Marines assigned to the 26th Marine Expeditionary Unit have the opportunity to earn an U.S. Navy’s Enlisted Surface Warfare Specialist pin aboard the USS Kearsarge (LHD 3), at sea, during their 2013 deployment. Within the first two weeks more than 116 Marines have enlisted in the program.

“This class will teach the Marines what the different rates on ship do,” said Chief Petty Officer Nita F. Holliday, a Quemado, N.M., native, and legal officer aboard the USS Kearsarge. “It is beneficial for everyone on ship to have a general understanding on what everyone does. In the event of an actual emergency, everyone who went through this course would be able to employ themselves in a much more helpful and confident manner.”

Each Marine who volunteers to sign up for the program receives a booklet which is broken up into different sections by subject areas, and a roster filled with subject matter experts within their respective job field. The eleven subject areas include basic Navy knowledge, basic damage control, engineering, navigation and bridge watchstanding.

“In navigation for example, you will learn what the different flags represent,” said Holliday. “If I was present in the time of a man overboard and the quartermasters needed help, I would know which flag I would need to get for them to raise up to alert other ships of our status.”

The program is set up so it does not directly interfere with any operational commitments or duties. At their own pace, the Marine calls a point of contact from the roster, sets up a time to meet with the subject matter expert and receives information on the subject area. Once the lesson is complete, the Marine receives a signature in their booklet.

Once all the sections are signed and dated appropriately, one of the assistant coordinators for the course will proctor a 100 question written exam.  After receiving an 80% or better, it is verified by the ESWS coordinator, paperwork for approval of the pin will be given to Master Chief David Randall, command master chief assigned to the USS Kearsarge. Finally, once enough Marines have completed all the prerequisites, an award ceremony will be held to award the pins.  Although the ESWS pin is not authorized to be worn by Marines, the knowledge is applicable to all those participating in the program, to better themselves, their peers, and those they lead.

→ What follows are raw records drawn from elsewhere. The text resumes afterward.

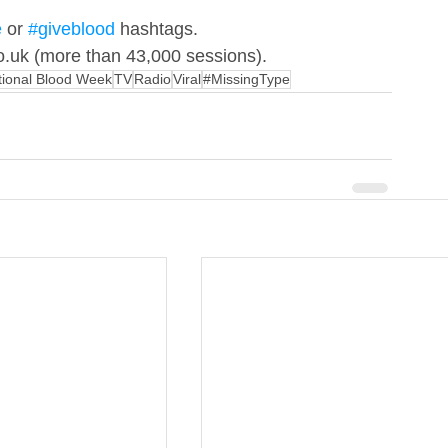
e
 or 
#giveblood
 hashtags. 
co.uk (more than 43,000 sessions).
tional Blood Week
TV
Radio
Viral
#MissingType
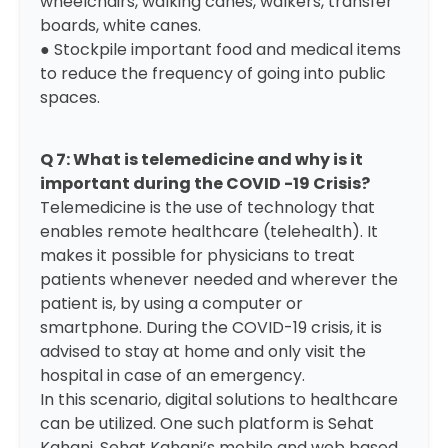
wheelchairs, walking canes, walkers, transfer
boards, white canes.
● Stockpile important food and medical items
to reduce the frequency of going into public
spaces.
Q 7: What is telemedicine and why is it
important during the COVID -19 Crisis?
Telemedicine is the use of technology that
enables remote healthcare (telehealth). It
makes it possible for physicians to treat
patients whenever needed and wherever the
patient is, by using a computer or
smartphone. During the COVID-19 crisis, it is
advised to stay at home and only visit the
hospital in case of an emergency.
In this scenario, digital solutions to healthcare
can be utilized. One such platform is
Sehat
Kahani
. Sehat Kahani’s mobile and web based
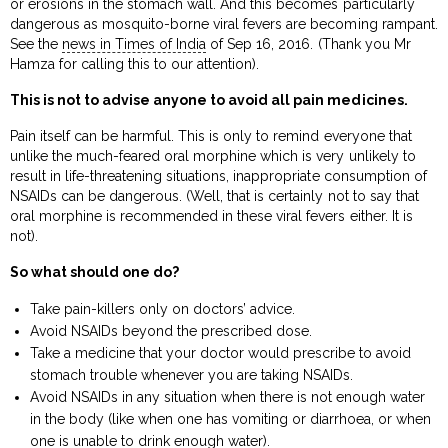
or erosions in the stomach wall. And this becomes particularly
dangerous as mosquito-borne viral fevers are becoming rampant.
See the
news in Times of India
of Sep 16, 2016. (Thank you Mr
Hamza for calling this to our attention).
This is not to advise anyone to avoid all pain medicines.
Pain itself can be harmful. This is only to remind everyone that
unlike the much-feared oral morphine which is very unlikely to
result in life-threatening situations, inappropriate consumption of
NSAIDs can be dangerous. (Well, that is certainly not to say that
oral morphine is recommended in these viral fevers either. It is
not).
So what should one do?
Take pain-killers only on doctors’ advice.
Avoid NSAIDs beyond the prescribed dose.
Take a medicine that your doctor would prescribe to avoid
stomach trouble whenever you are taking NSAIDs.
Avoid NSAIDs in any situation when there is not enough water
in the body (like when one has vomiting or diarrhoea, or when
one is unable to drink enough water).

“I’m doing the ESWS course to learn more about the different parts of a Navy vessel and to better understand what they do to keep their ship running smoothly,” said Sgt. Calvin J. Eberhardt, an administrative specialist assigned to the 26th Marine Expeditionary Unit, and an Americus, Ga., native. “This program gives me a chance to stand out among my peers by doing something positive. I hope Marines see my initiative and follow my footsteps. After completing this course I will be more prepared to instruct my junior Marines on the different aspects of ship life during future endeavors.”